Extracted data entries:
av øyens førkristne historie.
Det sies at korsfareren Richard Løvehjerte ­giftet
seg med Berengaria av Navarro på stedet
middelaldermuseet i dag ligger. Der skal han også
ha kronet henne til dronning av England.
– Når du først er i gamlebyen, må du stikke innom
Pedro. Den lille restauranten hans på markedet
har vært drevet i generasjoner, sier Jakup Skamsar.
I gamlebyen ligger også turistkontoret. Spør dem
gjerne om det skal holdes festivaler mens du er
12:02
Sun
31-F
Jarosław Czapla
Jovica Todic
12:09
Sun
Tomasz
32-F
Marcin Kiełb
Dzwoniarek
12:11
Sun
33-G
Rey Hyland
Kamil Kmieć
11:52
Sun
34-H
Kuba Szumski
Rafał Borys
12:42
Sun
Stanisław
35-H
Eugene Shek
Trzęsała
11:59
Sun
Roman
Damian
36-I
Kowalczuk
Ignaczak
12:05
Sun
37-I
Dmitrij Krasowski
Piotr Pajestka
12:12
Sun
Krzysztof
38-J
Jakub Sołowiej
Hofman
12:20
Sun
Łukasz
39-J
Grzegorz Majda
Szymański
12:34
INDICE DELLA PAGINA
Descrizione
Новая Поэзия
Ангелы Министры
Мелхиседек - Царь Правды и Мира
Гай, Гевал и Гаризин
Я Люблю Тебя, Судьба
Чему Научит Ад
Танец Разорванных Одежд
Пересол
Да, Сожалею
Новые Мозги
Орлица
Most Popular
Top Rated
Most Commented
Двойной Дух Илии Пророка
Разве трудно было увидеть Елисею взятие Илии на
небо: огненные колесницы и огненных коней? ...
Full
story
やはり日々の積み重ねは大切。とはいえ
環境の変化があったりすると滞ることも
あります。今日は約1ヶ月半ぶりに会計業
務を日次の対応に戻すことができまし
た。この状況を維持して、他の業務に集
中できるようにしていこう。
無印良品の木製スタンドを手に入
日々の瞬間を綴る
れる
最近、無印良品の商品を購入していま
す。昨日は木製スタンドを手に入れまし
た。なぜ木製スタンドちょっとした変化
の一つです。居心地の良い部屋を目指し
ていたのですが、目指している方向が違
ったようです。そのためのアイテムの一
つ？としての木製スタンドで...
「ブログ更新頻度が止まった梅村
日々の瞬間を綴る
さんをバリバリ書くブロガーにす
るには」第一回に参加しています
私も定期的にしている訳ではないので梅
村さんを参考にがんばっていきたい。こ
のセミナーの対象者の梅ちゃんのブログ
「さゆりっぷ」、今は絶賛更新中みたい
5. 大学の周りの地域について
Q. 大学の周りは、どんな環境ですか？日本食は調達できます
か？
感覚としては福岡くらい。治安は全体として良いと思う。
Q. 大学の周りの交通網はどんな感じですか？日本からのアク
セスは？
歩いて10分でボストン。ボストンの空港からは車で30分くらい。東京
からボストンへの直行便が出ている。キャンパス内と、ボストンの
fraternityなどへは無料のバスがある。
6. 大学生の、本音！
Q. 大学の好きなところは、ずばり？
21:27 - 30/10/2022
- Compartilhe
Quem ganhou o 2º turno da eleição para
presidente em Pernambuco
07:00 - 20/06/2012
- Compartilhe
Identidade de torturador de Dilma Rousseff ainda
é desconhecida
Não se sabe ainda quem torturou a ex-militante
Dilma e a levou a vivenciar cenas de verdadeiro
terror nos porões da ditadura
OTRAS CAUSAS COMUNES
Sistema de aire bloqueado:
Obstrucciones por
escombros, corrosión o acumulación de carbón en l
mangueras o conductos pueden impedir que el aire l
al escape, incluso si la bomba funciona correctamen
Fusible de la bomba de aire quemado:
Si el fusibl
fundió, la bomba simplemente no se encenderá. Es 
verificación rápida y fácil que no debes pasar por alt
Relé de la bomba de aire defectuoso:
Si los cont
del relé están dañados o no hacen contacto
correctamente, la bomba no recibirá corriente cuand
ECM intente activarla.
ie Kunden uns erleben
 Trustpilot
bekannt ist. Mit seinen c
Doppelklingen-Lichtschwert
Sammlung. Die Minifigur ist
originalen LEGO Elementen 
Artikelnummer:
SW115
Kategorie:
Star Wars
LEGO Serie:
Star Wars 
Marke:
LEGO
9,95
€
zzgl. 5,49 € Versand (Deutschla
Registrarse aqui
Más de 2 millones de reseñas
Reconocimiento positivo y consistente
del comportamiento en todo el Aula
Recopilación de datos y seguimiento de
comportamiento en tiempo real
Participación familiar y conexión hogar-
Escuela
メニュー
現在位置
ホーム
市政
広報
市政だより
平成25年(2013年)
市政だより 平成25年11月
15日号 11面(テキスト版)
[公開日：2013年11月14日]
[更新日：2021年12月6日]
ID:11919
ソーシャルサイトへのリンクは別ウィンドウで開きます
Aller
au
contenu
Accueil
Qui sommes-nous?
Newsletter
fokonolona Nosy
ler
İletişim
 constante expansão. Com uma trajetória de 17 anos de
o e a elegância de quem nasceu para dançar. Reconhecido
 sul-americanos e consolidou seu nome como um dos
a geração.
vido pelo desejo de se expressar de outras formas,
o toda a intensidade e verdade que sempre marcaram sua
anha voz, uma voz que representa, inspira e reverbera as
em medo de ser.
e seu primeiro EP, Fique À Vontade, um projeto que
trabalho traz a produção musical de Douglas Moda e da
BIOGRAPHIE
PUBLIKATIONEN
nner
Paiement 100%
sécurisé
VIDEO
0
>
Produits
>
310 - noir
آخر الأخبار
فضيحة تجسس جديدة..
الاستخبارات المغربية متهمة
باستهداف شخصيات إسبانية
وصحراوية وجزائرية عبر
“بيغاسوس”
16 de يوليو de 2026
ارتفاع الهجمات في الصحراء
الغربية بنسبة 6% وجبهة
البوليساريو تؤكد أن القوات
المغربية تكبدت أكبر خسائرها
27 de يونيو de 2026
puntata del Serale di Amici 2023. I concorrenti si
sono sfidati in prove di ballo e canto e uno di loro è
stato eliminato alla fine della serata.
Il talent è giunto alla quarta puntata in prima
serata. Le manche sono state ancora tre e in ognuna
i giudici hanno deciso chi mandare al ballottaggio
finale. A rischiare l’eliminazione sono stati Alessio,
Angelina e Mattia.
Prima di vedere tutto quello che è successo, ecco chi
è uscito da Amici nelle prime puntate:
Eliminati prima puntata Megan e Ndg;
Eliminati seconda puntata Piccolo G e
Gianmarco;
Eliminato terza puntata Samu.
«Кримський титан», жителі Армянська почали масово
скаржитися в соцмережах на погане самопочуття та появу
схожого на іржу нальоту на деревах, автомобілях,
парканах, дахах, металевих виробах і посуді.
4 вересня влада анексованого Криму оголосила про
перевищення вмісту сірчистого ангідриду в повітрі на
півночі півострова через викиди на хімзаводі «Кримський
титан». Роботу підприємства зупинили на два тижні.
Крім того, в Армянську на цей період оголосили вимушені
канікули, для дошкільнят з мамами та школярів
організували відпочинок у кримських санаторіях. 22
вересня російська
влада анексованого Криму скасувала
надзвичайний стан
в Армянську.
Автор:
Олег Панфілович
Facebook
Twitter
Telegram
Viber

- _EXERCISE BRIEF_:
Retype, exactly and in full, the lines above from the one containing "finale. A rischiare" through the one containing "Армянська почали масово".

- _WORKED SOLUTION_:
finale. A rischiare l’eliminazione sono stati Alessio,
Angelina e Mattia.
Prima di vedere tutto quello che è successo, ecco chi
è uscito da Amici nelle prime puntate:
Eliminati prima puntata Megan e Ndg;
Eliminati seconda puntata Piccolo G e
Gianmarco;
Eliminato terza puntata Samu.
«Кримський титан», жителі Армянська почали масово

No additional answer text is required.